Re: CPU hogged by concurrent SELECT..FOR UPDATE SKIP LOCKED

Jim Jarvie <jim@xxxxxxxxxxxxxx> · Tue, 18 Aug 2020 20:21:38 -0400

    Thank you for the quick response.
    No adjustments of fill factors.  Hadn't though of that - I'll
      investigate and try some options to see if I can measure an
      effect.

    There is some ordering on the select [ ORDER BY q_id] so each
      block of 250 is sequential-ish queue items; I just need them more
      or less in the order they were queued so as near FIFO as possible
      without being totally strict on absolute sequential order.

    Table has around 192K rows, as a row is processed it is deleted
      as part of the transaction with a commit at the end after all 250
      are processed [partitioned table, state changes and it migrates to
      a different partition] and as the queue drops to 64K it is added
      to with 128K rows at a time.
    I've tuned the LIMIT value both up and down.  As I move the limit
      up, the problem becomes substantially worse; 300 swamps it and the
      selects take > 1 hour to complete; at 600 they just all lock
      everything up and it stops processing.  I did try 1,000 but it
      basically resulted in nothing being processed.

    Less processes does not give the
      throughput required because the queue sends data elsewhere which
      has a long round trip time but does permit over 1K concurrent
      connections as their work-round for throughput.  I'm stuck having
      to scale up my concurrent processes in order to compensate for the
      long processing time of an individual queue item.

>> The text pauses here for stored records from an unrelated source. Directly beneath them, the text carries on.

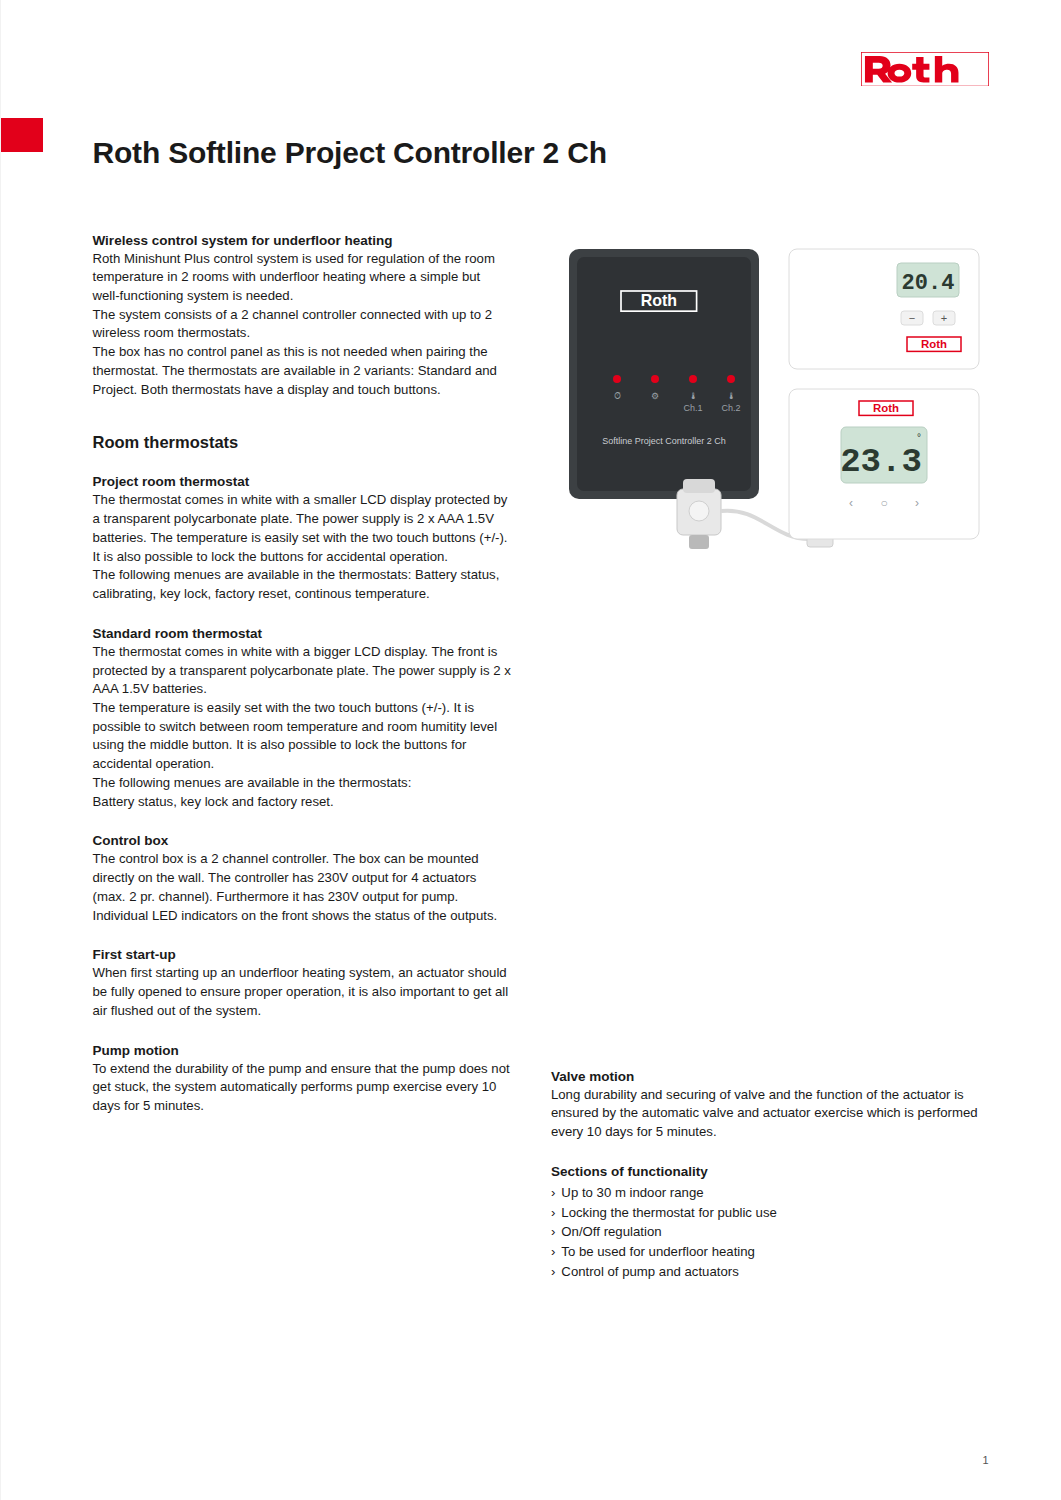Roth Softline Project Controller 2 Ch
Wireless control system for underfloor heating
Roth Minishunt Plus control system is used for regulation of the room temperature in 2 rooms with underfloor heating where a simple but well-functioning system is needed.
The system consists of a 2 channel controller connected with up to 2 wireless room thermostats.
The box has no control panel as this is not needed when pairing the thermostat. The thermostats are available in 2 variants: Standard and Project. Both thermostats have a display and touch buttons.
Room thermostats
Project room thermostat
The thermostat comes in white with a smaller LCD display protected by a transparent polycarbonate plate. The power supply is 2 x AAA 1.5V batteries. The temperature is easily set with the two touch buttons (+/-). It is also possible to lock the buttons for accidental operation.
The following menues are available in the thermostats: Battery status, calibrating, key lock, factory reset, continous temperature.
Standard room thermostat
The thermostat comes in white with a bigger LCD display. The front is protected by a transparent polycarbonate plate. The power supply is 2 x AAA 1.5V batteries.
The temperature is easily set with the two touch buttons (+/-). It is possible to switch between room temperature and room humitity level using the middle button. It is also possible to lock the buttons for accidental operation.
The following menues are available in the thermostats:
Battery status, key lock and factory reset.
Control box
The control box is a 2 channel controller. The box can be mounted directly on the wall. The controller has 230V output for 4 actuators (max. 2 pr. channel). Furthermore it has 230V output for pump.
Individual LED indicators on the front shows the status of the outputs.
First start-up
When first starting up an underfloor heating system, an actuator should be fully opened to ensure proper operation, it is also important to get all air flushed out of the system.
Pump motion
To extend the durability of the pump and ensure that the pump does not get stuck, the system automatically performs pump exercise every 10 days for 5 minutes.
Roth ⏱ ⚙ 🌡 🌡 Ch.1 Ch.2 Softline Project Controller 2 Ch 20.4 − + Roth Roth 23.3 ° ‹ ○ ›
Valve motion
Long durability and securing of valve and the function of the actuator is ensured by the automatic valve and actuator exercise which is performed every 10 days for 5 minutes.
Sections of functionality
Up to 30 m indoor range
Locking the thermostat for public use
On/Off regulation
To be used for underfloor heating
Control of pump and actuators
1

    On 18-Aug.-2020 20:08, Michael Lewis
      wrote:

      Message queue...
Are rows deleted? Are they updated once or many times? Have you adjusted
fillfactor on table or indexes? How many rows in the table currently or on
average? Is there any ordering to which rows you update?

It seems likely that one of the experts/code contributors will chime in and
explain about how locking that many rows in that many concurrent
connections means that some resource is overrun and so you are escalating
to a table lock instead of actually truly locking only the 250 rows you
wanted.

On the other hand, you say 80 cores and you are trying to increase the
number of concurrent processes well beyond that without (much) disk I/O
being involved. I wouldn't expect that to perform awesome.

Is there a chance to modify the code to permit each process to lock 1000
rows at a time and be content with 64 concurrent processes?